Dada la gravedad de los acontecimientos, es llamativo que no se haya convocado aún a las Naciones Unidas, cuya experiencia en el manejo de otras disputas territoriales de alta conflictividad, podría ser puesta al servicio de la resolución de esta contienda singular. Su Consejo de Seguridad, por caso, podría adoptar una resolución bajo la consigna de “Agua por Paz” que instara a las partes ha realizar concesiones de soberanía marítima en aras del bien común. Ambas naciones tendrían la ocasión de probar ante propios y ajenos su vocación pacifista y abandonar toscos reclamos nacionalistas que solo contribuyen a exacerbar una atmósfera ya de por sí muy exaltada. Los versados funcionarios de la ONU podrían dar clases maestras a los chilenos y peruanos referentes a la necesidad de resolver esta crisis tan absolutamente crucial para la paz latinoamericana, y advertir -en los términos contundentes que la gravedad de la situación requiere- que la perpetuación temporal de sus posturas intransigentes solo fomentarán mayor desesperanza popular que derivará en más extremismo regional. El secretario-general bien haría en designar un enviado especial dotado de un mandato robusto para persuadir a las partes litigantes del cese de las hostilidades verbales. Diplomáticos europeos sin demora deberían ya estar organizando la próxima Conferencia Internacional para la Paz en Latinoamérica a la que Chile y Perú serían instados a asistir so pena de recibir sanciones comerciales. Los siempre activos gremios británicos podrían contribuir al mantenimiento de la paz peruano-chilena lanzando campañas de boicots contra aquel país que persistiera en su nacionalismo recalcitrante, en tanto que las universidades norteamericanas podrían promover iniciativas de desprendimiento económico para motivar a las partes a reconsiderar sus nociones de patriotismo. Asimismo, la prensa internacional no debería dejar de utilizar esta excelente oportunidad para alertar a la opinión pública mundial acerca del peligroso sentimentalismo que aún subsiste en ciertos pueblos amantes del expansionismo territorial y excesivamente apegados a su pasado. Esto es lo menos que los pueblos del mundo libre deben hacer por la paz.

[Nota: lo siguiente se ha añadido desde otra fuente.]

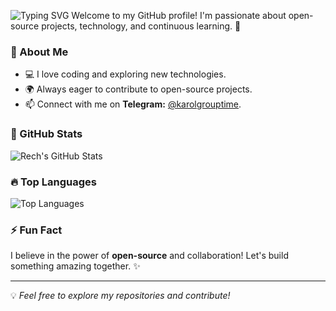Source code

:  ![Typing SVG](https://readme-typing-svg.herokuapp.com?font=montserrat-bold&color=%2300F723&size=32&multiline=true&width=700&height=55&lines=Hi+there,+I'm+Rech!+👋)
Welcome to my GitHub profile! I'm passionate about open-source projects, technology, and continuous learning. 🚀

### 📌 About Me
- 💻 I love coding and exploring new technologies.
- 🌍 Always eager to contribute to open-source projects.
- 📫 Connect with me on **Telegram:** [@karolgrouptime](https://t.me/karolgrouptime).

### 🚀 GitHub Stats
![Rech's GitHub Stats](https://github-readme-stats.vercel.app/api?username=karolgrouptime&show_icons=true&theme=radical)

### 🔥 Top Languages
![Top Languages](https://github-readme-stats.vercel.app/api/top-langs/?username=karolgrouptime&layout=compact&theme=radical)

### ⚡ Fun Fact
I believe in the power of **open-source** and collaboration! Let's build something amazing together. ✨

---
💡 _Feel free to explore my repositories and contribute!_
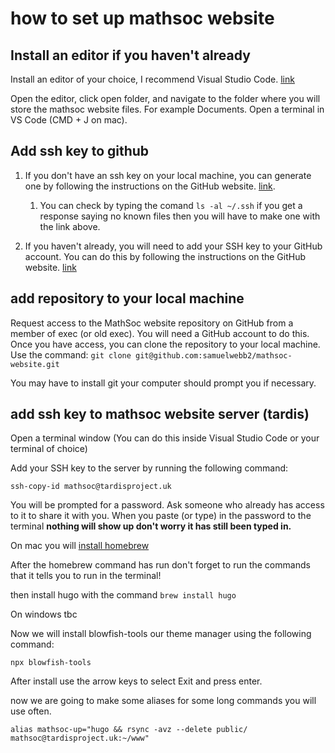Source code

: # how to set up mathsoc website

## Install an editor if you haven't already

Install an editor of your choice, I recommend Visual Studio Code. [link](https://code.visualstudio.com/Download)

Open the editor, click open folder, and navigate to the folder where you will store the mathsoc website files. For example Documents. Open a terminal in VS Code (CMD + J on mac).

## Add ssh key to github

1. If you don't have an ssh key on your local machine, you can generate one by following the instructions on the GitHub website. [link](https://docs.github.com/en/authentication/connecting-to-github-with-ssh/generating-a-new-ssh-key-and-adding-it-to-the-ssh-agent).
   1. You can check by typing the comand `ls -al ~/.ssh` if you get a response saying no known files then you will have to make one with the link above.

2. If you haven't already, you will need to add your SSH key to your GitHub account. You can do this by following the instructions on the GitHub website. 
[link](https://docs.github.com/en/authentication/connecting-to-github-with-ssh/adding-a-new-ssh-key-to-your-github-account)

## add repository to your local machine

Request access to the MathSoc website repository on GitHub from a member of exec (or old exec). You will need a GitHub account to do this. 
Once you have access, you can clone the repository to your local machine. Use the command: 
`git clone git@github.com:samuelwebb2/mathsoc-website.git`

You may have to install git your computer should prompt you if necessary.

## add ssh key to mathsoc website server (tardis)

Open a terminal window (You can do this inside Visual Studio Code or your terminal of choice) 

Add your SSH key to the server by running the following command:

`ssh-copy-id mathsoc@tardisproject.uk`

You will be prompted for a password. Ask someone who already has access to it to share it with you. When you paste (or type) in the password to the terminal **nothing will show up don't worry it has still been typed in.**

On mac you will [install homebrew](https://brew.sh) 

After the homebrew command has run don't forget to run the commands that it tells you to run in the terminal!

then install hugo with the command `brew install hugo`

On windows tbc

Now we will install blowfish-tools our theme manager using the following command:

`npx blowfish-tools`

After install use the arrow keys to select Exit and press enter.

now we are going to make some aliases for some long commands you will use often. 

`alias mathsoc-up="hugo && rsync -avz --delete public/ mathsoc@tardisproject.uk:~/www"`

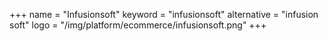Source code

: +++
name = "Infusionsoft"
keyword = "infusionsoft"
alternative = "infusion soft"
logo = "/img/platform/ecommerce/infusionsoft.png"
+++
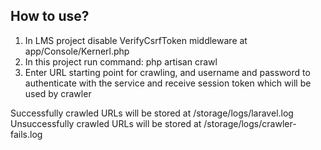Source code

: ## How to use?

1. In LMS project disable VerifyCsrfToken middleware at app/Console/Kernerl.php
2. In this project run command: php artisan crawl
3. Enter URL starting point for crawling, and username and password to authenticate with the service and receive session token which will be used by crawler

Successfully crawled URLs will be stored at /storage/logs/laravel.log
Unsuccessfully crawled URLs will be stored at /storage/logs/crawler-fails.log
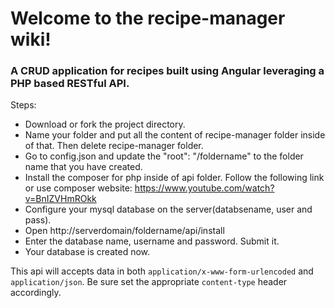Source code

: # Welcome to the recipe-manager wiki!

### A CRUD application for recipes built using Angular leveraging a PHP based RESTful API. 

Steps:
* Download or fork the project directory.
* Name your folder and put all the content of recipe-manager folder inside of that. Then delete recipe-manager folder.
* Go to config.json and update the "root": "/foldername" to the folder name that you have created.
* Install the composer for php inside of api folder. Follow the following link or use composer website:
<https://www.youtube.com/watch?v=BnIZVHmROkk>
* Configure your mysql database on the server(databsename, user and pass).
* Open http://serverdomain/foldername/api/install
* Enter the database name, username and password. Submit it.
* Your database is created now.


This api will accepts data in both `application/x-www-form-urlencoded` and `application/json`. Be sure set the appropriate `content-type` header accordingly.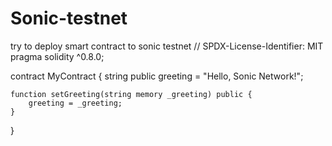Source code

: # Sonic-testnet 
try to deploy smart contract to sonic testnet
// SPDX-License-Identifier: MIT
pragma solidity ^0.8.0;

contract MyContract {
    string public greeting = "Hello, Sonic Network!";

    function setGreeting(string memory _greeting) public {
        greeting = _greeting;
    }
}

Del otro lado del Océano Atlántico, existe un pequeño país cuya existencia -en su totalidad, no solo una parte de ella- no figura en casi ninguna de las cartografías de sus vecinos. En esos mapas, sus fronteras son borradas y toda su área geográfica -a grandes rasgos del mismo tamaño del área disputada entre chilenos y peruanos- queda desaparecida en los mapas oficiales, educativos, mediáticos, y populares de la región. No se trata de forzar en estas líneas un enfoque comparativo ni precipitarse a conclusiones demasiado obvias o demasiado triviales, quizás. Simplemente, no podemos evitar ceder ante la tentación del sarcasmo crítico a propósito de una situación que, con todo lo seria que ella indudablemente es, no deja de echar luz sobre la brecha existente entre la prédica moralista a la que las naciones suelen someter a ese país invisible en las cartografías del Medio Oriente y la propia conducta ante situaciones semi-similares aunque infinitamente menos amenazantes. Deseamos una pronta y pacífica resolución de esta disputa a nuestros hermanos latinoamericanos, y esperamos que este incidente diplomático sirva para sensibilizar a protagonistas y testigos por igual respecto de las realidades que otras naciones, en otras regiones, cotidianamente deben enfrentar.